Fatih Terim'in Milan'a imza attığı sezondu hatırlarsınız, Terim her hafta sonu maç sonrası uçağa atlayıp Türkiye'ye geliyor, İhsan Topaloğlu ile etliye sütlüye karışmayan ve bugün tek bir vecizesi hatırlanmayan bir program yapıyor, program bittiğinde de gerisin geriye İtalya'ya dönüyordu. Bu işi Milan kulübünde yapınca çatlak seslerin çıkmasını engelleyemedi tabi ki, e ben olsam ben de ses çıkartırım. Bir futbol takımı için en önemli zaman dilimlerinden birisi maçtan sonraki 24 saattir. O ilk antrenmanda veya maçtan sonraki ilk saatlerde futbolcular arasında, adrenalinden kaynaklanan sürtüşmeler, basının maç sonrası takımın üzerine yüklenmesi ya da yöneticilerin bazı aldığı radikal kararlar sırasında (söylemeye bile gerek yok) teknik direktörün orada bulunması gerekir. Ama Fatih Terim her maçtan sonra uçağa binip Türkiye'ye geliyordu ve bunların hiçbirisini göremiyordu. Kovulduğunu bile İstanbul'da bir konferansta öğrendi. Liderlik konferansında. İnsanların yüksek miktarda paralar ödeyerek girdiği liderlik konferasında.

(Veri kayıtları)

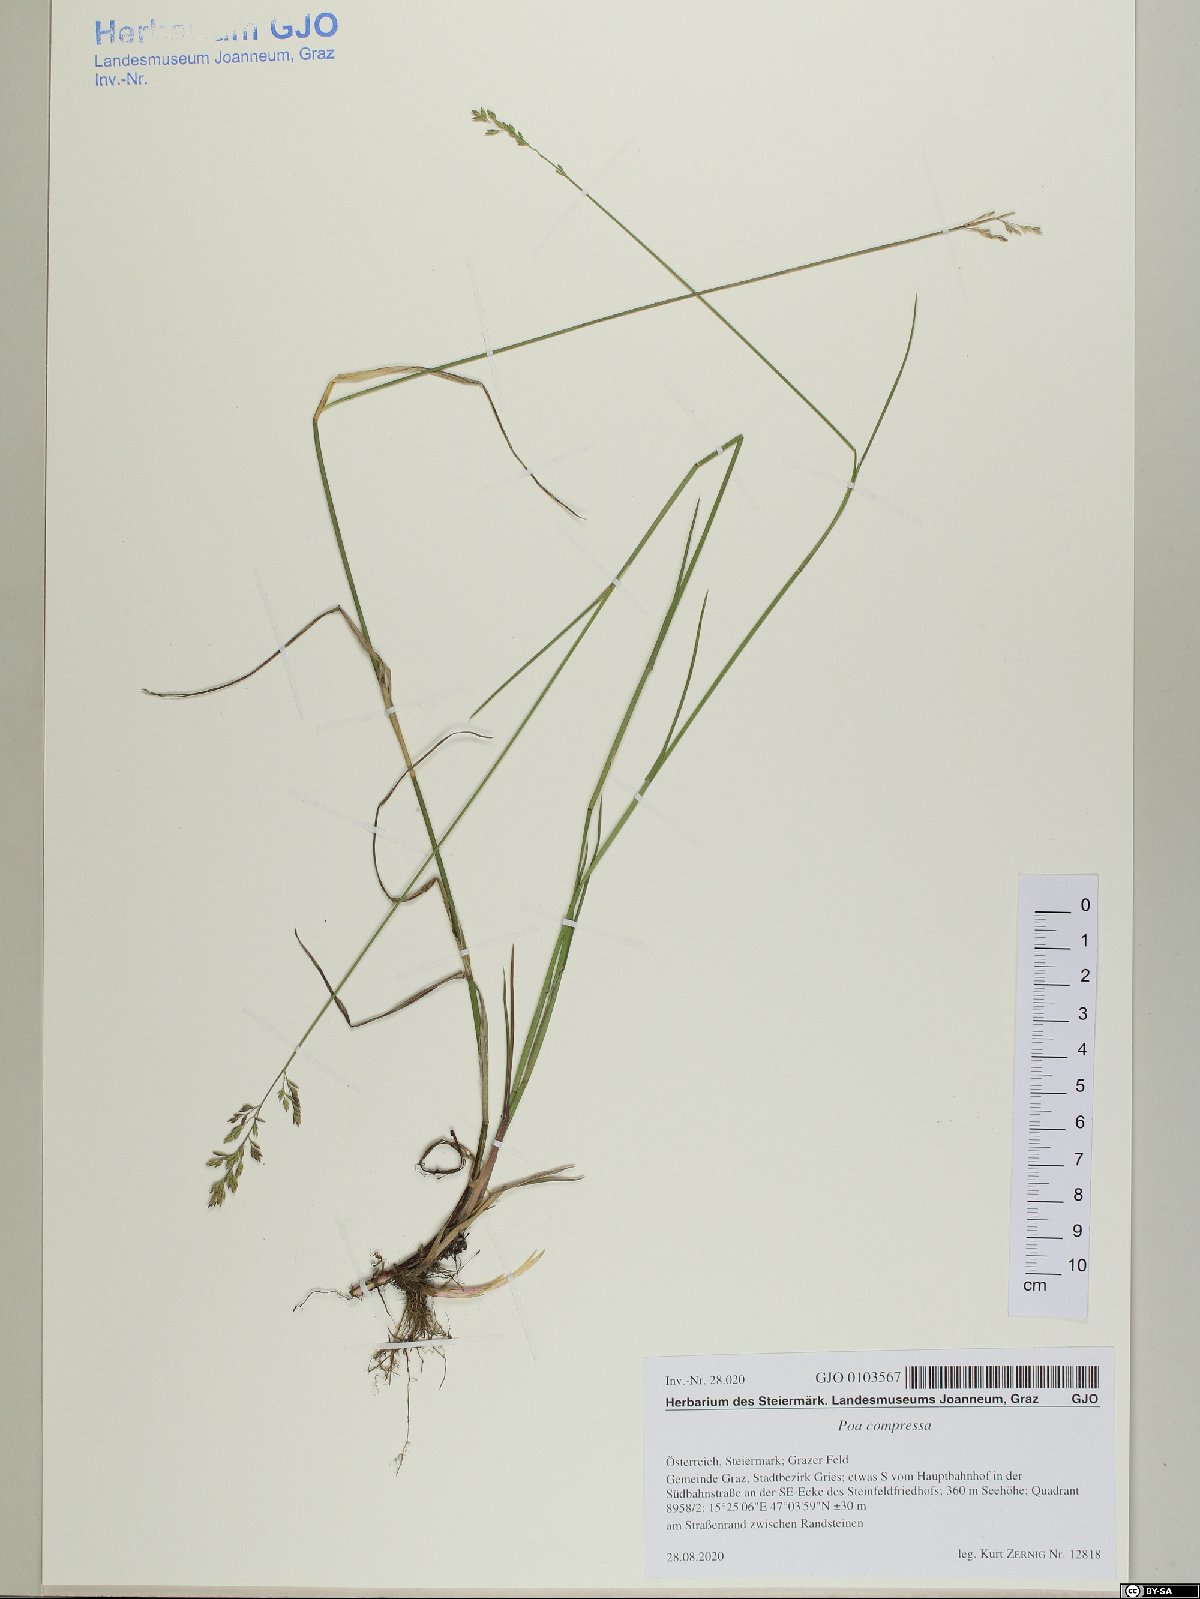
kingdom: Plantae
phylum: Tracheophyta
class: Liliopsida
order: Poales
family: Poaceae
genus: Poa
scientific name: Poa compressa
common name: Canada bluegrass
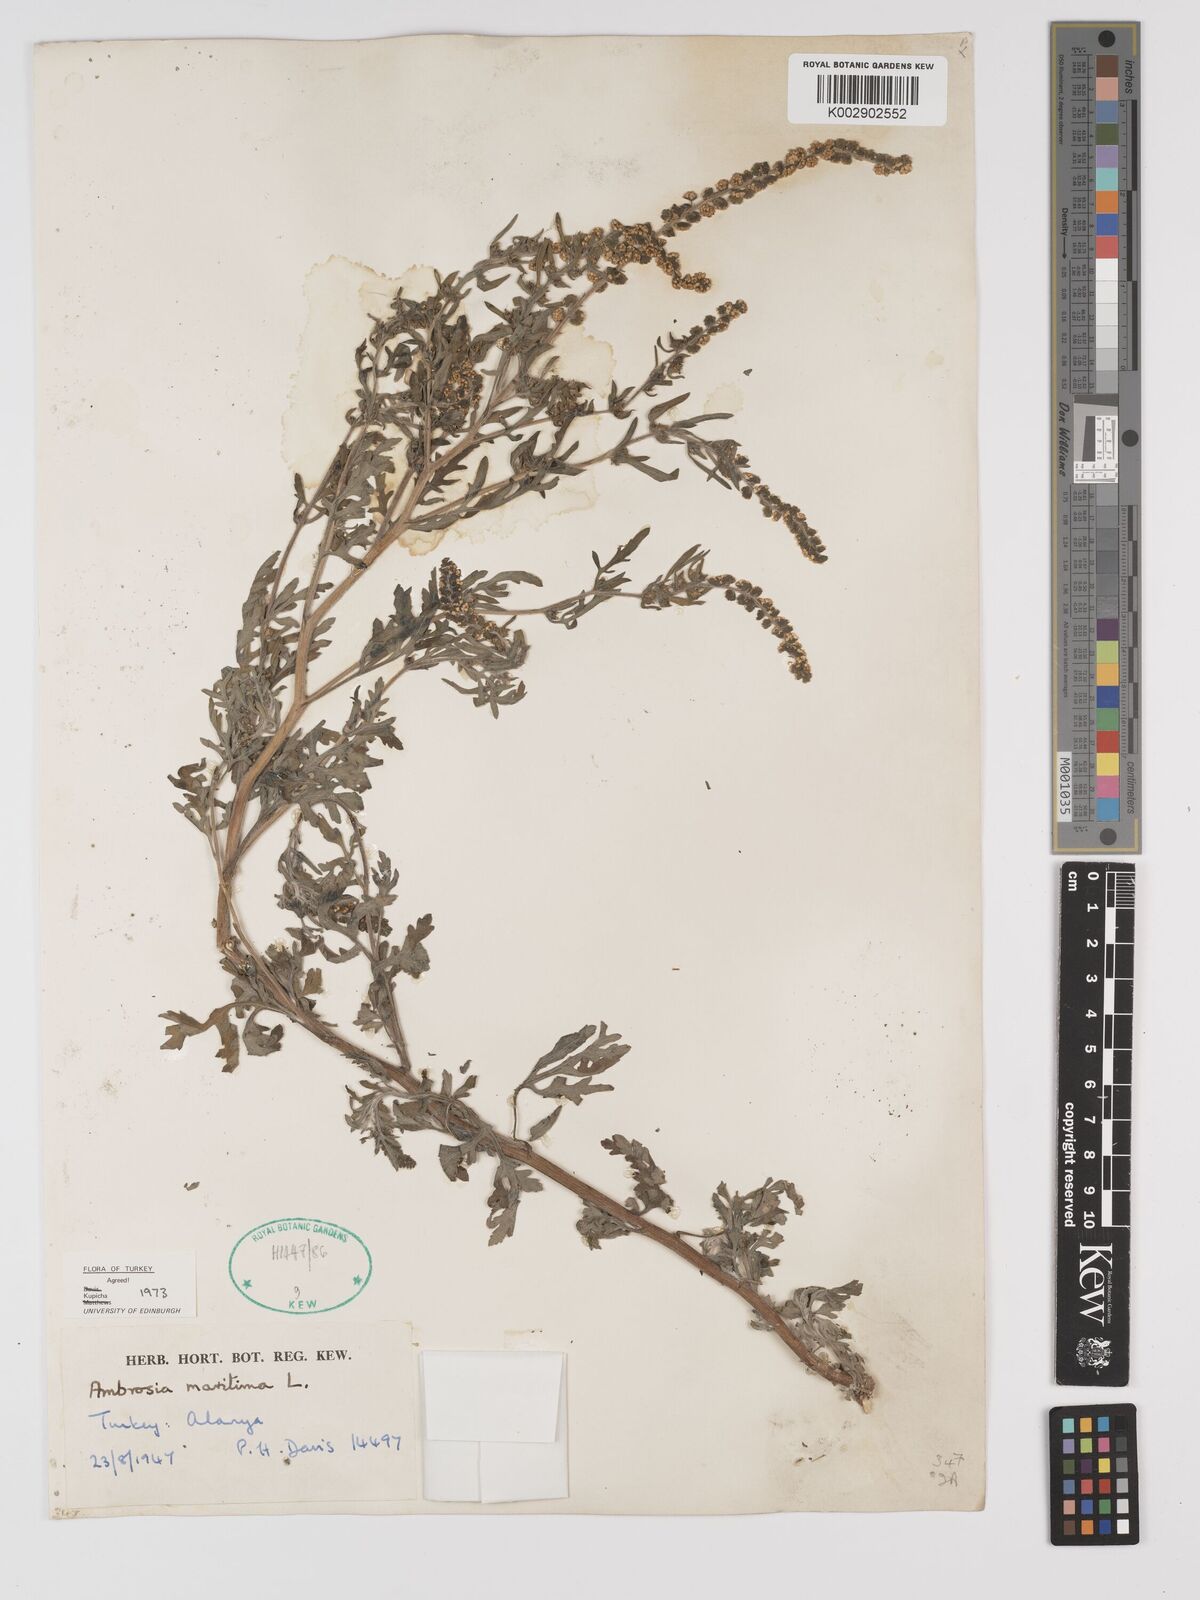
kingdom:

Verilen görev 1 →
Metne göre maçtan sonraki ilk saatlerde teknik direktörün orada bulunmasını gerektiren durumları sıralayın.
Verilen görev 2 →
Kayıtların tamamında "scientific name" ifadesini "species" ile değiştirerek satırları yeniden yazın, geri kalan her şeyi olduğu gibi bırakın. Resimleri cevaba koymayın.

Yazılı çözüm 1 →
- Futbolcular arasında adrenalinden kaynaklanan sürtüşmeler
- Basının maç sonrası takımın üzerine yüklenmesi
- Yöneticilerin aldığı bazı radikal kararlar

Yazılı çözüm 2 →
kingdom: Plantae
phylum: Tracheophyta
class: Liliopsida
order: Poales
family: Poaceae
genus: Poa
species: Poa compressa
common name: Canada bluegrass
kingdom:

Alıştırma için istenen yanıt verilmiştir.